Avoiding Leaks & UAFs

  • Initialize pointers to NULL/nullptr; after free, set to NULL in debug builds to trip fast.

  • Keep one pointer of truth; avoid storing the same raw pointer in many places.

  • In C, pair malloc and free in the same lexical scope when possible; exit paths use a single cleanup: label.

Testing for Leaks and Lifetime Bugs

  • Unit tests:

    • Allocate → use → free → reallocate elsewhere; ensure no stale access.

    • Randomized allocate/free interleavings to simulate production churn.

  • Tools:

    • Leak detectors/ASAN/MSAN/Valgrind for leaks, UAF, and OOB.

    • Fault injection: occasionally fail allocations to verify error paths and cleanup are correct.

test "buffer survives realloc":
    buf = new_buffer(8); write(buf,"abc")
    grow(buf, 128)         // forces move
    assert contents == "abc"
    free(buf)
 
test "no leak on error path":
    buf = malloc(64)
    if step2_fails():
        free(buf)
        return
    // ...
  • Reference counting: Automates freeing when the last reference drops to zero; beware cycles.

  • Regions/arenas: Allocate many small objects, free them all at once; great for parsers/compilers.

  • Garbage collection: Mark-sweep, copying, generational; trades predictability for convenience. See GC Algorithms: Mark–Sweep, Copying, Generational and Garbage Collection Concepts.

  • Memory pools & freelists: Pre-allocate blocks for fixed-size structures to avoid fragmentation and system call overhead.

  • Allocators in containers: Many containers (vectors, maps) accept custom allocator parameters to swap in pool/arena strategies.

Summary

Dynamic allocation is indispensable for flexible data structures and long-lived objects, but it introduces lifetime management responsibilities.
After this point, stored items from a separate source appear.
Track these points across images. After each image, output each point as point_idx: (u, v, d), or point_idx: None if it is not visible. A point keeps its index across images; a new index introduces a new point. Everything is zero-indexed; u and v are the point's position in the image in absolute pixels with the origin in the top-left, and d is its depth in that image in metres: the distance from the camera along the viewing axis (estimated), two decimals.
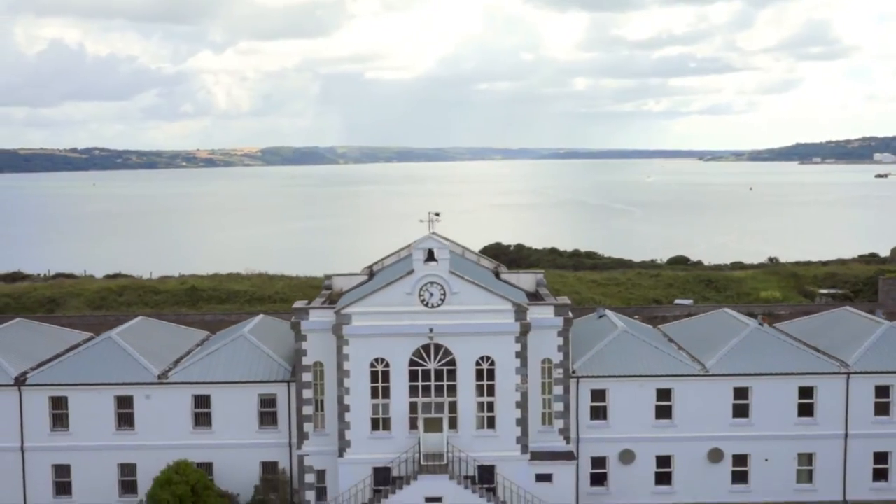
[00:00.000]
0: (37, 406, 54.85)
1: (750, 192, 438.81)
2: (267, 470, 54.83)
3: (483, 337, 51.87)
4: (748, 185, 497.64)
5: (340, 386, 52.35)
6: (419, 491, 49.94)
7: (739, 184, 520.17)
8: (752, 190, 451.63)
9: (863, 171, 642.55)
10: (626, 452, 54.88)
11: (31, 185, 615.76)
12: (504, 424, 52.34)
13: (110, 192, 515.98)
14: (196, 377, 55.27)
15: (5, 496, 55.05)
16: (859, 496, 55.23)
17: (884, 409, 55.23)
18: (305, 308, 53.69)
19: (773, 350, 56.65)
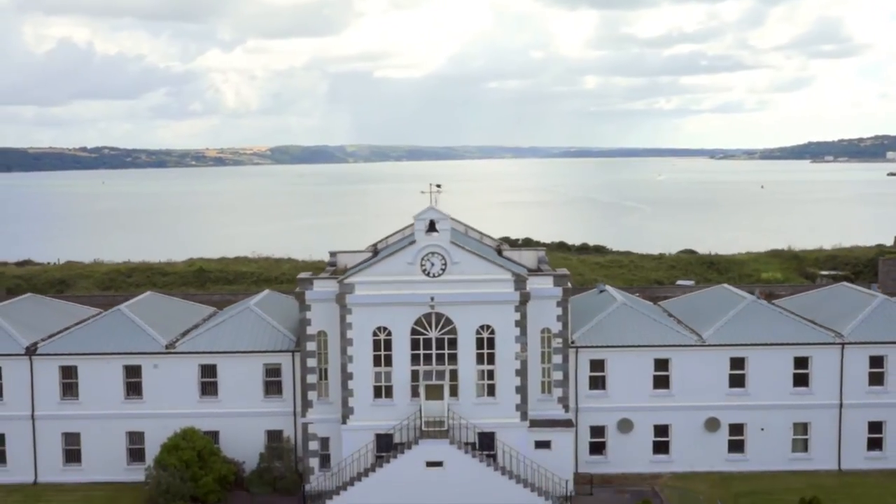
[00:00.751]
0: (47, 375, 56.47)
1: (761, 189, 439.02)
2: (272, 438, 56.33)
3: (483, 306, 53.28)
4: (759, 183, 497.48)
5: (344, 354, 53.80)
6: (420, 455, 51.35)
7: (751, 182, 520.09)
8: (764, 188, 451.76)
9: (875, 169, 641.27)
10: (625, 422, 56.25)
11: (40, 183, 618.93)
12: (504, 392, 53.72)
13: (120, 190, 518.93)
14: (203, 347, 56.84)
15: (17, 463, 56.71)
16: (854, 465, 56.49)
17: (878, 379, 56.50)
18: (310, 278, 55.20)
19: (769, 321, 57.99)
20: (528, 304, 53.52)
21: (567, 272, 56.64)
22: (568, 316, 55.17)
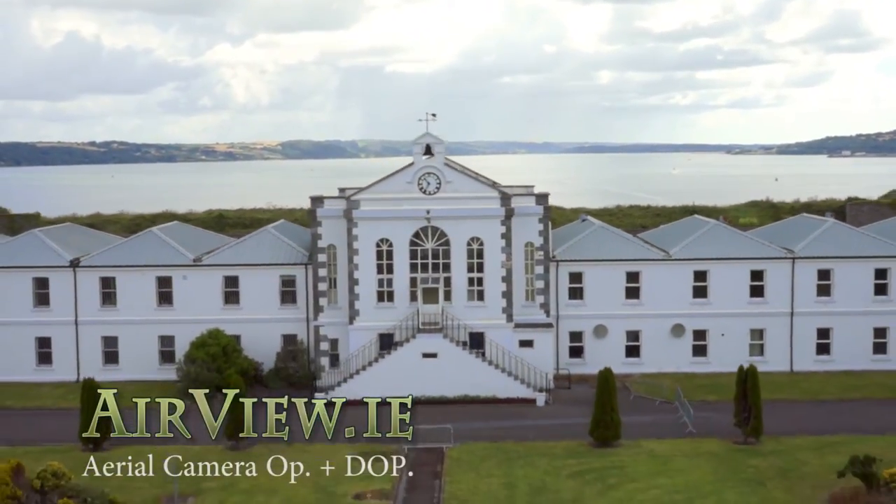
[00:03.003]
0: (89, 285, 65.37)
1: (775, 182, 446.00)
2: (287, 341, 65.04)
3: (473, 220, 61.93)
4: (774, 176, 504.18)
5: (350, 264, 62.54)
6: (418, 347, 59.98)
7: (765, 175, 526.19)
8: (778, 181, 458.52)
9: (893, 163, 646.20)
10: (600, 327, 64.78)
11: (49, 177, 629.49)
12: (492, 297, 62.36)
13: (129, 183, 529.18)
14: (226, 260, 65.70)
15: (62, 363, 65.60)
16: (804, 367, 64.82)
17: (825, 290, 64.88)
18: (321, 197, 64.06)
19: (729, 240, 66.57)
20: (512, 219, 62.17)
21: (548, 192, 65.17)
22: (549, 231, 63.82)
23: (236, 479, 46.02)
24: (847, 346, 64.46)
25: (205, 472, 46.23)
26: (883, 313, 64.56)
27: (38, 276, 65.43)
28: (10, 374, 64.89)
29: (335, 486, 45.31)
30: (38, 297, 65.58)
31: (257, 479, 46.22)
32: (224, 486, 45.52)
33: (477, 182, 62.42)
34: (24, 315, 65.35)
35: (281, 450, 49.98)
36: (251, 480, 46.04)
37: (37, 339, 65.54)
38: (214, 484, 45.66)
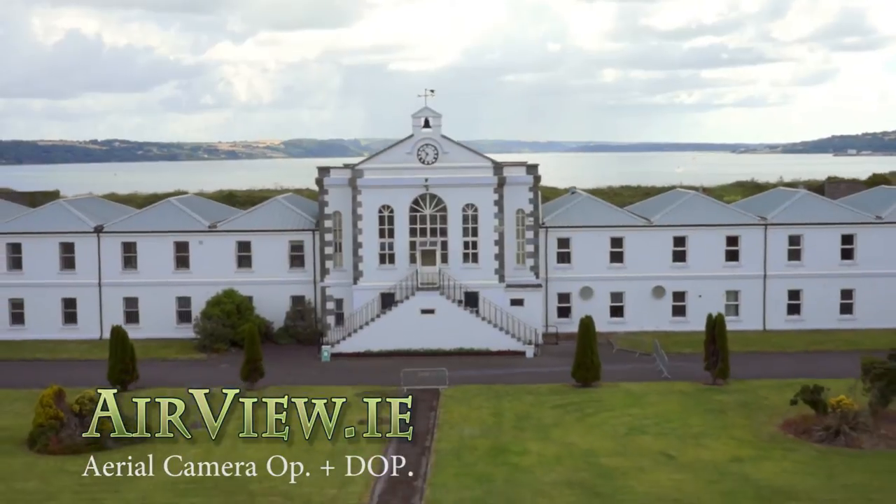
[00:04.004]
0: (112, 250, 71.31)
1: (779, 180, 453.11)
2: (296, 302, 70.88)
3: (468, 188, 67.79)
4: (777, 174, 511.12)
5: (355, 228, 68.43)
6: (417, 304, 65.84)
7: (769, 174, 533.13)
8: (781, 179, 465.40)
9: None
10: (586, 289, 70.60)
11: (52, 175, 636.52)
12: (485, 259, 68.21)
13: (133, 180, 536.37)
14: (239, 227, 71.65)
15: (86, 323, 71.53)
16: (776, 327, 70.54)
17: (796, 255, 70.65)
18: (328, 167, 69.99)
19: (707, 208, 72.48)
20: (504, 187, 68.03)
21: (537, 164, 71.02)
22: (538, 199, 69.69)
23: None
24: (816, 307, 70.18)
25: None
26: (849, 276, 70.31)
27: (64, 241, 71.36)
28: (38, 332, 70.83)
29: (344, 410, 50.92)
30: (65, 261, 71.50)
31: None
32: (241, 413, 51.21)
33: (471, 153, 68.33)
34: (51, 277, 71.24)
35: (290, 390, 56.11)
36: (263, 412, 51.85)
37: (63, 300, 71.44)
38: (233, 412, 51.38)
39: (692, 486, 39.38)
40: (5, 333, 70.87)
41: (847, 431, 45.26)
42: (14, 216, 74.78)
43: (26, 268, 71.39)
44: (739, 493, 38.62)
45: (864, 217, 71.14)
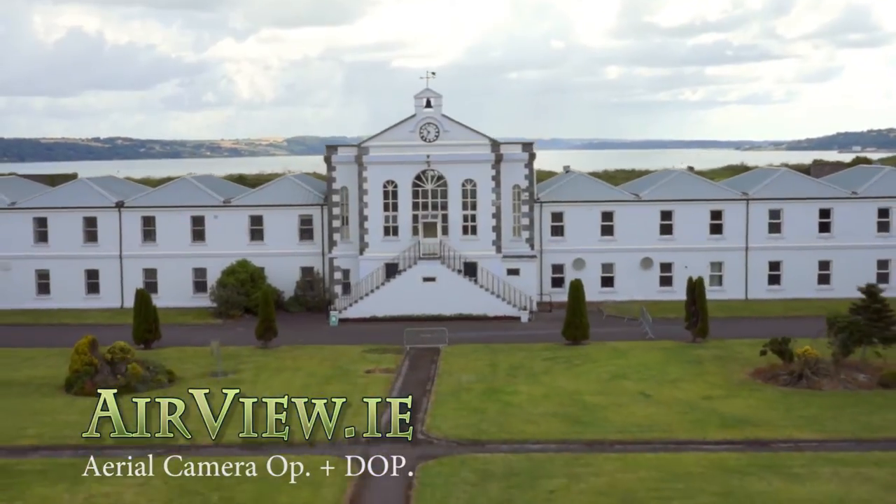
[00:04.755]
0: (132, 224, 76.51)
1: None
2: (305, 272, 76.02)
3: (467, 164, 72.92)
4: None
5: (361, 203, 73.59)
6: (419, 272, 70.98)
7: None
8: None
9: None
10: (578, 260, 75.66)
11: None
12: (483, 231, 73.35)
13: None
14: (252, 202, 76.86)
15: (108, 292, 76.71)
16: (758, 296, 75.56)
17: (776, 228, 75.72)
18: (335, 145, 75.21)
19: (692, 185, 77.60)
20: (501, 163, 73.18)
21: (533, 141, 76.12)
22: (534, 175, 74.81)
23: (266, 364, 57.16)
24: (795, 277, 75.20)
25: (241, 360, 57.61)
26: (827, 248, 75.32)
27: (87, 215, 76.59)
28: (63, 301, 76.05)
29: (349, 365, 56.23)
30: (88, 235, 76.75)
31: (283, 362, 57.45)
32: (257, 367, 56.50)
33: (470, 131, 73.42)
34: (75, 250, 76.47)
35: (302, 347, 61.42)
36: (278, 363, 57.20)
37: (86, 271, 76.69)
38: (249, 365, 56.69)
39: (664, 417, 44.49)
40: (32, 303, 76.07)
41: (809, 375, 50.30)
42: (38, 194, 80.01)
43: (52, 241, 76.60)
44: (706, 421, 43.73)
45: (840, 192, 76.21)
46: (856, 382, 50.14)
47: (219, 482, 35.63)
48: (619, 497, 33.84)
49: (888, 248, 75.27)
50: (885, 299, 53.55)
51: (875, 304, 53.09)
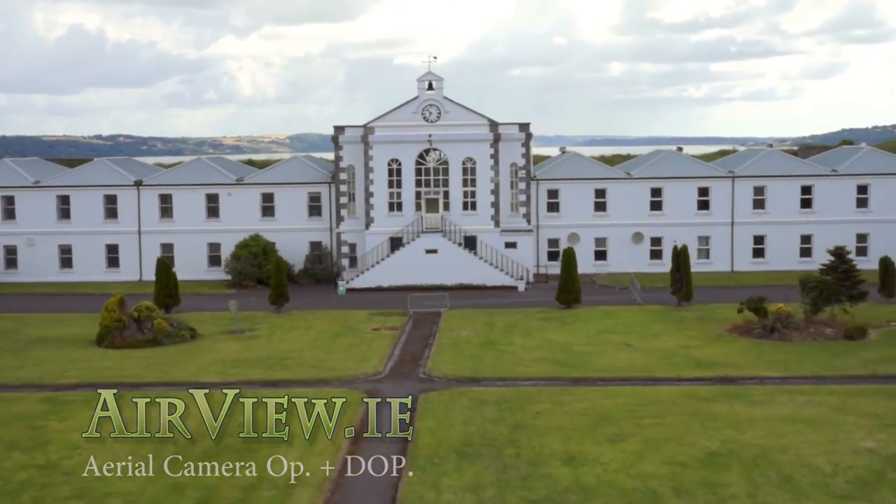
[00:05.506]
0: (150, 201, 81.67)
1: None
2: (314, 247, 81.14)
3: (467, 143, 77.98)
4: None
5: (366, 180, 78.67)
6: (421, 245, 76.03)
7: None
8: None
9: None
10: (573, 235, 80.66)
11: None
12: (482, 207, 78.42)
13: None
14: (264, 180, 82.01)
15: (127, 266, 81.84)
16: (743, 268, 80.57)
17: (760, 204, 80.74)
18: (343, 126, 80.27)
19: (681, 163, 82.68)
20: (499, 143, 78.25)
21: (529, 122, 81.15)
22: (530, 154, 79.90)
23: (280, 324, 62.25)
24: (778, 251, 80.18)
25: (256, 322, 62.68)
26: (808, 223, 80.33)
27: (108, 193, 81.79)
28: (84, 275, 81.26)
29: (357, 325, 61.28)
30: (108, 212, 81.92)
31: (295, 323, 62.55)
32: (271, 326, 61.59)
33: (470, 112, 78.50)
34: (96, 226, 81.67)
35: (312, 313, 66.47)
36: (291, 324, 62.29)
37: (106, 246, 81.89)
38: (264, 325, 61.78)
39: (644, 361, 49.53)
40: (56, 276, 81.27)
41: (780, 329, 55.31)
42: (60, 173, 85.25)
43: (74, 217, 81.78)
44: (681, 363, 48.79)
45: (821, 170, 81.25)
46: (823, 335, 55.10)
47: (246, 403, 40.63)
48: (598, 416, 38.86)
49: (867, 223, 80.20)
50: (852, 261, 58.48)
51: (843, 265, 58.12)
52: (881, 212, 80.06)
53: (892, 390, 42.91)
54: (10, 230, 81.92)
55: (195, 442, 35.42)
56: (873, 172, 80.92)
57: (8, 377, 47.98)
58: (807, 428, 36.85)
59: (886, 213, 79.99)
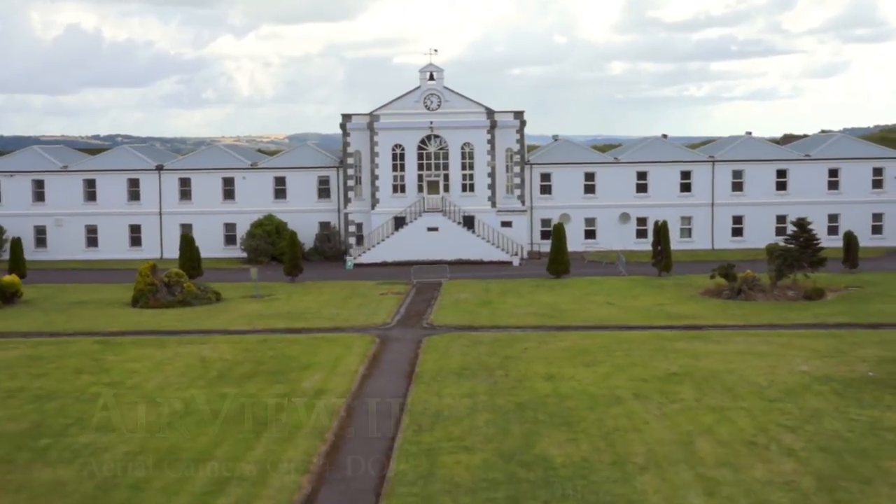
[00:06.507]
0: (170, 184, 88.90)
1: None
2: (323, 226, 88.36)
3: (466, 130, 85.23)
4: None
5: (372, 164, 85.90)
6: (423, 223, 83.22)
7: None
8: None
9: None
10: (564, 215, 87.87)
11: None
12: (480, 189, 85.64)
13: None
14: (276, 164, 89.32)
15: (149, 245, 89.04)
16: (723, 246, 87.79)
17: (739, 186, 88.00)
18: (350, 114, 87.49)
19: (666, 149, 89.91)
20: (495, 129, 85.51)
21: (523, 110, 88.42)
22: (524, 140, 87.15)
23: (295, 290, 69.39)
24: (755, 230, 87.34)
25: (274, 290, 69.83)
26: (783, 204, 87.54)
27: (131, 177, 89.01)
28: (109, 253, 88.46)
29: (366, 291, 68.48)
30: (131, 194, 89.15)
31: (309, 289, 69.74)
32: (288, 292, 68.74)
33: (468, 101, 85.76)
34: (120, 208, 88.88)
35: (324, 283, 73.61)
36: (305, 290, 69.43)
37: (130, 226, 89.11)
38: (281, 292, 68.92)
39: (621, 315, 56.68)
40: (82, 254, 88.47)
41: (747, 290, 62.45)
42: (86, 159, 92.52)
43: (99, 200, 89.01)
44: (654, 316, 55.95)
45: (795, 155, 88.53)
46: (785, 297, 62.26)
47: (274, 344, 48.04)
48: (576, 351, 46.02)
49: (837, 204, 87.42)
50: (814, 231, 65.63)
51: (804, 234, 65.26)
52: (850, 193, 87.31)
53: (834, 333, 50.01)
54: (40, 211, 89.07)
55: (233, 369, 42.95)
56: (844, 157, 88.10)
57: (60, 327, 55.20)
58: (753, 358, 43.99)
59: (855, 195, 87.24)
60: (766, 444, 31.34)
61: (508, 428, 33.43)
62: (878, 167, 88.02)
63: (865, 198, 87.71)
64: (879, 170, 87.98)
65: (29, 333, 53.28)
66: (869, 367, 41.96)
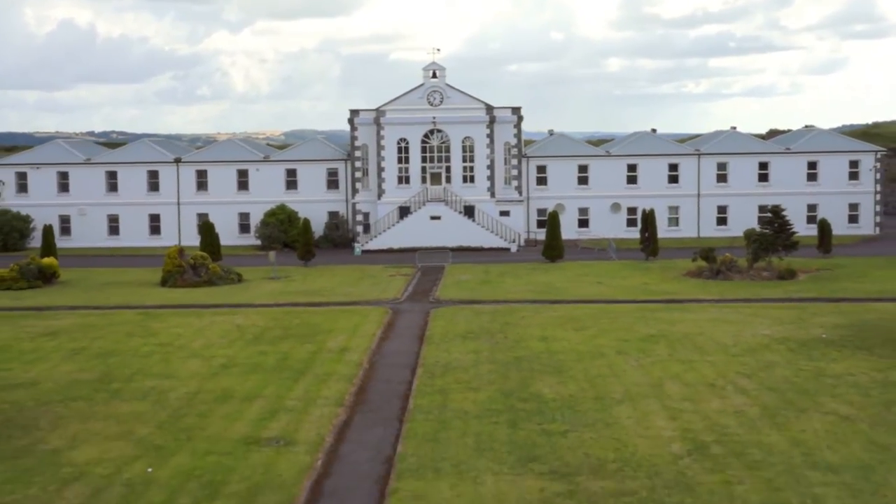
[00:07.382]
0: (188, 176, 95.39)
1: None
2: (332, 216, 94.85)
3: (466, 124, 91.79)
4: None
5: (378, 156, 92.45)
6: (426, 212, 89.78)
7: None
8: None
9: None
10: (559, 205, 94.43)
11: None
12: (479, 180, 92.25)
13: None
14: (288, 157, 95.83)
15: (168, 234, 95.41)
16: (708, 234, 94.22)
17: (723, 178, 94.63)
18: (357, 110, 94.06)
19: (655, 143, 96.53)
20: (494, 124, 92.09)
21: (520, 105, 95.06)
22: (521, 134, 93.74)
23: (309, 273, 75.88)
24: (739, 219, 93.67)
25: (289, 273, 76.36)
26: (765, 195, 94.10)
27: (150, 169, 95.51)
28: (130, 241, 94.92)
29: (375, 273, 75.03)
30: (151, 185, 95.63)
31: (322, 272, 76.29)
32: (302, 275, 75.24)
33: (469, 98, 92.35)
34: (140, 198, 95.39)
35: (334, 267, 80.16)
36: (319, 273, 75.91)
37: (149, 216, 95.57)
38: (296, 274, 75.43)
39: (609, 292, 63.28)
40: (104, 242, 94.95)
41: (725, 271, 69.05)
42: (107, 152, 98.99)
43: (121, 190, 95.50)
44: (639, 292, 62.56)
45: (776, 149, 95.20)
46: (760, 277, 68.86)
47: (298, 314, 54.65)
48: (567, 319, 52.63)
49: (816, 195, 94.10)
50: (787, 217, 72.19)
51: (778, 220, 71.87)
52: (828, 185, 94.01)
53: (798, 306, 56.60)
54: (65, 202, 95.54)
55: (265, 333, 49.59)
56: (822, 150, 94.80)
57: (102, 301, 61.75)
58: (723, 324, 50.62)
59: (833, 186, 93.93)
60: (723, 385, 37.93)
61: (508, 374, 40.05)
62: (854, 160, 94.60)
63: (842, 189, 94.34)
64: (856, 162, 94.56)
65: (75, 307, 59.77)
66: (823, 331, 48.53)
The essentials:

  • Model ownership explicitly.

  • Choose an allocation strategy that matches lifetimes (general-purpose vs arena).

  • For growable buffers, use geometric growth with careful reallocation semantics.

  • Prevent and detect errors with tooling (ASAN/Valgrind) and tests that exercise error paths.

  • Watch fragmentation and locality: batch similar-sized allocations and free in patterns that let your allocator coalesce.

Handled with discipline, dynamic allocation gives high performance and reliability; handled casually, it’s the fastest path to leaks, crashes, and late-night debugging sessions.